** Task item **
Write only the number of lines in the entries below that contain the string "format".

::::::

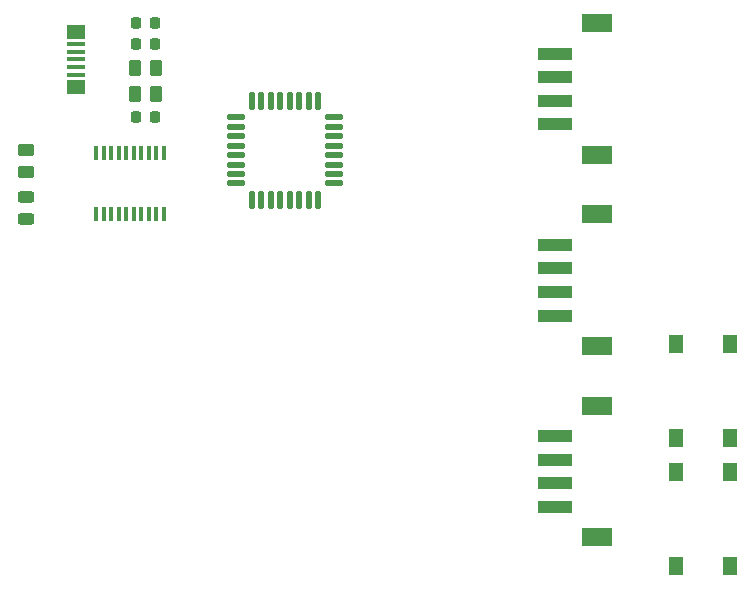
<source format=gbr>
%TF.GenerationSoftware,KiCad,Pcbnew,9.0.4*%
%TF.CreationDate,2025-09-01T15:43:59+02:00*%
%TF.ProjectId,Cours_Univ_2025_v1,436f7572-735f-4556-9e69-765f32303235,rev?*%
%TF.SameCoordinates,PX2faf080PY632ea00*%
%TF.FileFunction,Paste,Top*%
%TF.FilePolarity,Positive*%
%FSLAX46Y46*%
G04 Gerber Fmt 4.6, Leading zero omitted, Abs format (unit mm)*
G04 Created by KiCad (PCBNEW 9.0.4) date 2025-09-01 15:43:59*
%MOMM*%
%LPD*%
G01*
G04 APERTURE LIST*
G04 Aperture macros list*
%AMRoundRect*
0 Rectangle with rounded corners*
0 $1 Rounding radius*
0 $2 $3 $4 $5 $6 $7 $8 $9 X,Y pos of 4 corners*
0 Add a 4 corners polygon primitive as box body*
4,1,4,$2,$3,$4,$5,$6,$7,$8,$9,$2,$3,0*
0 Add four circle primitives for the rounded corners*
1,1,$1+$1,$2,$3*
1,1,$1+$1,$4,$5*
1,1,$1+$1,$6,$7*
1,1,$1+$1,$8,$9*
0 Add four rect primitives between the rounded corners*
20,1,$1+$1,$2,$3,$4,$5,0*
20,1,$1+$1,$4,$5,$6,$7,0*
20,1,$1+$1,$6,$7,$8,$9,0*
20,1,$1+$1,$8,$9,$2,$3,0*%
G04 Aperture macros list end*
%ADD10R,1.500000X0.400000*%
%ADD11R,1.500000X1.150000*%
%ADD12RoundRect,0.125000X-0.125000X0.625000X-0.125000X-0.625000X0.125000X-0.625000X0.125000X0.625000X0*%
%ADD13RoundRect,0.125000X-0.625000X0.125000X-0.625000X-0.125000X0.625000X-0.125000X0.625000X0.125000X0*%
%ADD14R,2.600000X1.550000*%
%ADD15R,3.000000X1.000000*%
%ADD16RoundRect,0.243750X-0.456250X0.243750X-0.456250X-0.243750X0.456250X-0.243750X0.456250X0.243750X0*%
%ADD17RoundRect,0.250000X0.450000X-0.262500X0.450000X0.262500X-0.450000X0.262500X-0.450000X-0.262500X0*%
%ADD18RoundRect,0.250000X0.262500X0.450000X-0.262500X0.450000X-0.262500X-0.450000X0.262500X-0.450000X0*%
%ADD19RoundRect,0.225000X0.225000X0.250000X-0.225000X0.250000X-0.225000X-0.250000X0.225000X-0.250000X0*%
%ADD20RoundRect,0.225000X-0.225000X-0.250000X0.225000X-0.250000X0.225000X0.250000X-0.225000X0.250000X0*%
%ADD21R,1.300000X1.550000*%
%ADD22R,0.400000X1.200000*%
G04 APERTURE END LIST*
D10*
%TO.C,X1*%
X5600000Y46300000D03*
X5600000Y45650000D03*
X5600000Y45000000D03*
X5600000Y44350000D03*
D11*
X5600000Y47325000D03*
D10*
X5600000Y43700000D03*
D11*
X5600000Y42675000D03*
%TD*%
D12*
%TO.C,U1*%
X26100000Y41475000D03*
X25300000Y41475000D03*
X24500000Y41475000D03*
X23700000Y41475000D03*
X22900000Y41475000D03*
X22100000Y41475000D03*
X21300000Y41475000D03*
X20500000Y41475000D03*
D13*
X19125000Y40100000D03*
X19125000Y39300000D03*
X19125000Y38500000D03*
X19125000Y37700000D03*
X19125000Y36900000D03*
X19125000Y36100000D03*
X19125000Y35300000D03*
X19125000Y34500000D03*
D12*
X20500000Y33125000D03*
X21300000Y33125000D03*
X22100000Y33125000D03*
X22900000Y33125000D03*
X23700000Y33125000D03*
X24500000Y33125000D03*
X25300000Y33125000D03*
X26100000Y33125000D03*
D13*
X27475000Y34500000D03*
X27475000Y35300000D03*
X27475000Y36100000D03*
X27475000Y36900000D03*
X27475000Y37700000D03*
X27475000Y38500000D03*
X27475000Y39300000D03*
X27475000Y40100000D03*
%TD*%
D14*
%TO.C,I2C*%
X49689160Y4525000D03*
X49689160Y15675000D03*
D15*
X46200000Y7100000D03*
X46200000Y9100000D03*
X46200000Y11100000D03*
X46200000Y13100000D03*
%TD*%
D14*
%TO.C,UART1*%
X49689160Y20725000D03*
X49689160Y31875000D03*
D15*
X46200000Y23300000D03*
X46200000Y25300000D03*
X46200000Y27300000D03*
X46200000Y29300000D03*
%TD*%
D16*
%TO.C,D1*%
X1400000Y33337500D03*
X1400000Y31462500D03*
%TD*%
D17*
%TO.C,R3*%
X1400000Y35487500D03*
X1400000Y37312500D03*
%TD*%
D18*
%TO.C,R1*%
X12412500Y44300000D03*
X10587500Y44300000D03*
%TD*%
%TO.C,R2*%
X12412500Y42100000D03*
X10587500Y42100000D03*
%TD*%
D19*
%TO.C,C2*%
X12275000Y40100000D03*
X10725000Y40100000D03*
%TD*%
D20*
%TO.C,C1*%
X10725000Y46300000D03*
X12275000Y46300000D03*
%TD*%
D21*
%TO.C,BP/PA8*%
X56450000Y12925000D03*
X56450000Y20875000D03*
X60950000Y12925000D03*
X60950000Y20875000D03*
%TD*%
%TO.C,RESET*%
X60950000Y10075000D03*
X60950000Y2125000D03*
X56450000Y10075000D03*
X56450000Y2125000D03*
%TD*%
D20*
%TO.C,C3*%
X10725000Y48100000D03*
X12275000Y48100000D03*
%TD*%
D15*
%TO.C,PB3/PA15*%
X46200000Y45500000D03*
X46200000Y43500000D03*
X46200000Y41500000D03*
X46200000Y39500000D03*
D14*
X49689160Y48075000D03*
X49689160Y36925000D03*
%TD*%
D22*
%TO.C,U2*%
X7342500Y31900000D03*
X7977500Y31900000D03*
X8612500Y31900000D03*
X9247500Y31900000D03*
X9882500Y31900000D03*
X10517500Y31900000D03*
X11152500Y31900000D03*
X11787500Y31900000D03*
X12422500Y31900000D03*
X13057500Y31900000D03*
X13057500Y37100000D03*
X12422500Y37100000D03*
X11787500Y37100000D03*
X11152500Y37100000D03*
X10517500Y37100000D03*
X9882500Y37100000D03*
X9247500Y37100000D03*
X8612500Y37100000D03*
X7977500Y37100000D03*
X7342500Y37100000D03*
%TD*%
M02*

</source>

::::::

** The answer **
2